01/08/22 – El Padre Mateo Bautista, sacerdote camilo, nos acompaña cada lunes en el programa “Acortando Distancias”, para dialogar sobre las heridas causadas por los pecados capitales y el camino de duelo para poder sanarlas. Sobre la base del texto del fariseo y el publicano (Lc. 18,9-14) dialogamos sobre la soberbia espiritual.
¿Puede haber soberbia en un hombre o una mujer de Dios? “Cuando estamos en camino de conversión nos podemos encontrar con rasgos de soberbia aun celebrando, orando, escuchando la Palabra, estando en Gracia. ¿Puede haber soberbia en lo que pensamos, en lo que decimos, en lo que hacemos, en el fondo de nuestra alma, podemos ser soberbios sin darnos cuenta?, ¿podemos ser soberbios espirituales cuando humillamos, despreciamos, manipulamos, rebajamos a los demás? Hay soberbia cuando hablamos y cuando callamos. Cuando miramos y cuando cerramos los ojos. Soberbios interiormente, aunque no lo digamos”, dijo el sacerdote.
“Muchos santos han padecido de soberbia espiritual y lo han contado como un camino de conversión y de crecimiento espiritual. Es difícil encontrar un Santo que no se haya quejado de su soberbia y su falta de humildad” agregó.
En el Evangelio de San Lucas leemos cómo Jesús instala el tema de la soberbia espiritual con el relato del fariseo y el publicano.
El fariseo declama: “Yo no soy como los demás hombres… Yo ayuno… Yo pago el diezmo. Yo…” El fariseo cree dar gracias a Dios en su oración, pero es a sí mismo a quien admira y alaba; se cree tan perfecto que no necesita de Dios; es ya justo y, por lo tanto, no puede ser justificado. Su oración parece atea. El fariseo además no puede aprobar de Dios que otorgue la justificación al pecador sin que exista una justa retribución de su parte.
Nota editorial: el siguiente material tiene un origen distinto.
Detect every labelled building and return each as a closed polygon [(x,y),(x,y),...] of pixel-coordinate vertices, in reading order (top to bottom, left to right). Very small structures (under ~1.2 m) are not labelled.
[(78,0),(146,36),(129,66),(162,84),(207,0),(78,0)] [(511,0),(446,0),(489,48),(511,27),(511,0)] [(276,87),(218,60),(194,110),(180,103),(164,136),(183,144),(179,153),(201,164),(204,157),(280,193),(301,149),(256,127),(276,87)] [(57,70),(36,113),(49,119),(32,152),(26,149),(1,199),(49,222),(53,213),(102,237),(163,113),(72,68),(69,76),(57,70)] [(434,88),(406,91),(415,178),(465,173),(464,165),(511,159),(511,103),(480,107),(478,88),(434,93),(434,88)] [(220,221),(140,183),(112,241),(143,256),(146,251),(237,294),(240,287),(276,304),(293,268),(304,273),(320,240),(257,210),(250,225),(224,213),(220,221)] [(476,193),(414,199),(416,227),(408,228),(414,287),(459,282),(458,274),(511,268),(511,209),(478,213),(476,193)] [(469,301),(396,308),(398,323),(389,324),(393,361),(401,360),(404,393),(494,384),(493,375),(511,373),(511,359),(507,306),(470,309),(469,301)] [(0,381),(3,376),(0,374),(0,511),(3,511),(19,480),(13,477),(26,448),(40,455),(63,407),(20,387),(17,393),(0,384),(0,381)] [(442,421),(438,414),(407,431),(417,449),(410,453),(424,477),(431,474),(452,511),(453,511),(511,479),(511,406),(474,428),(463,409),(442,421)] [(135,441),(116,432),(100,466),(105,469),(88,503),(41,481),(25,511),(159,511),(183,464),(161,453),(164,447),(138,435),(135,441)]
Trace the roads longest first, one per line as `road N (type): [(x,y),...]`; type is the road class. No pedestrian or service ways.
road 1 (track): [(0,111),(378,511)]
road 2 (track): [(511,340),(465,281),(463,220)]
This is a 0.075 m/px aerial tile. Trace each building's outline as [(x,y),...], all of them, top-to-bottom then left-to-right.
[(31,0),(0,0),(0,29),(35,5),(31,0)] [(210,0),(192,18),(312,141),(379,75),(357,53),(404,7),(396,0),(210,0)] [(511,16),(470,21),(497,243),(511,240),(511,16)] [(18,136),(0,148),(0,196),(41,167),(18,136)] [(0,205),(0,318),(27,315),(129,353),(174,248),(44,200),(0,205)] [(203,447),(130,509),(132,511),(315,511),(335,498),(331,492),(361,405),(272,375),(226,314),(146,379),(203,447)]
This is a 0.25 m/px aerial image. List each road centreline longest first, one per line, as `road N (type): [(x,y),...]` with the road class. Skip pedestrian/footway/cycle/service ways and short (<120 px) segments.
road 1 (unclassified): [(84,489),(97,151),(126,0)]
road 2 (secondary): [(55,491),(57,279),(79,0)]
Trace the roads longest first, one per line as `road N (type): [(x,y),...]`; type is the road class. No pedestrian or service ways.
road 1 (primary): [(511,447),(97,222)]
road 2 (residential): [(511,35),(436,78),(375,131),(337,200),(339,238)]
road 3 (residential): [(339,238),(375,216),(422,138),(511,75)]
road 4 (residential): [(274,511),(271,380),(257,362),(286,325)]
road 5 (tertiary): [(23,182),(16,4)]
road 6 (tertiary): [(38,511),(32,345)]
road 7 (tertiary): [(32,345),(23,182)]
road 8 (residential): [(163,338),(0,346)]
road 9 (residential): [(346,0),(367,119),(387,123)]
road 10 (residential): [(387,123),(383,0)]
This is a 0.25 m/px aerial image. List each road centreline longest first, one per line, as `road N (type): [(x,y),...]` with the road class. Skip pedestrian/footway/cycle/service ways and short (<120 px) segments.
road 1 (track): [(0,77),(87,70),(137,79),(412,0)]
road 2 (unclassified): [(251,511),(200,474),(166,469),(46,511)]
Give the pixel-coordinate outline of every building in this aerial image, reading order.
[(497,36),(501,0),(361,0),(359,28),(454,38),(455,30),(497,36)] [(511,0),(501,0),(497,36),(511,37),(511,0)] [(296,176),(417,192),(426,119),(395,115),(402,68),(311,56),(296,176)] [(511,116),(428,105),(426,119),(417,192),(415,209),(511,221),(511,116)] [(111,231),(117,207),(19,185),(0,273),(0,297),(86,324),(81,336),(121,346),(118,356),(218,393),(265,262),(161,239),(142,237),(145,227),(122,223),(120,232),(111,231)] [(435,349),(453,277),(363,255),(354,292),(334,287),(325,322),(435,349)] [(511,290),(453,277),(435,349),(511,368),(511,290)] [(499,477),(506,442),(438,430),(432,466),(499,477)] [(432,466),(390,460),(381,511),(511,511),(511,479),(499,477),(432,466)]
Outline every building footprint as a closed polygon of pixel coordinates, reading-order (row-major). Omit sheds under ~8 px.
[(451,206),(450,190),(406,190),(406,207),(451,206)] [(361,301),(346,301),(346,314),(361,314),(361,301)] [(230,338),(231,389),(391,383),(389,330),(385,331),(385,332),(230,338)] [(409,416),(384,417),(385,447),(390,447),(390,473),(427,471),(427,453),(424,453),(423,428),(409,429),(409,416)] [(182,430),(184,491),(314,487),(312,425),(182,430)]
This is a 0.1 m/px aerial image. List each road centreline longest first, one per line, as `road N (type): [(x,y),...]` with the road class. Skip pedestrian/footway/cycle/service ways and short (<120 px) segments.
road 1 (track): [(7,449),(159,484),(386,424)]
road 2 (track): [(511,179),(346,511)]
Este fariseo se cree mejor y más perfecto que los demás. Esto es una falta contra la verdad, contra la justicia y contra la piedad. Pero el fariseo va más allá, comete uno de los pecados más graves: sustituir a Dios en el juicio y condenar a su prójimo.
El publicano, en cambio, en su breve oración reconoce dos cosas, que lo único bueno viene de Dios: la misericordia; y que lo que él presenta es solamente lo malo: el pecado. Su actitud es diametralmente opuesta a la del fariseo. Mientras que éste se enorgullece ante Dios de ser como es, el publicano reconoce sinceramente su condición de pecador.
El primero parece exigir el pago a sus buenas obras; el segundo suplica compasión y en su oración empieza por reconocerse pecador y culpable ante Dios. Jesús, al narrar este relato ejemplar, precisa que el pecador es, ante todo, un enfermo que necesita un médico (Dios) y un medicamento (su misericordia).
“El nombre de Dios es misericordia” (Papa Francisco).
En cambio, la humildad es el fundamento de todas las demás virtudes. Dice san Gregorio Magno: “Quien acumula virtudes sin humildad es como quien esparce polvo al viento” (Hom. sobre los evangelios 7). Lo mismo dice Casiano: “Nadie puede alcanzar la santidad si no es a través de una verdadera humildad” (Instituciones 12,23).
¡Ay de nosotros si rezamos como el fariseo! ¡Ay de nosotros si creemos que Dios está en deuda con nosotros y no al revés! ¡Ay de nosotros si no comprendemos que el corazón del Padre quiere rescatar con gestos de infinita gratuidad y misericordia a los pobres, desheredados, pecadores…!
Solo quedan excluidos del Reino de Dios quienes no se acogen a su misericordia por creerse mirlos blancos, que terminan… desplumados.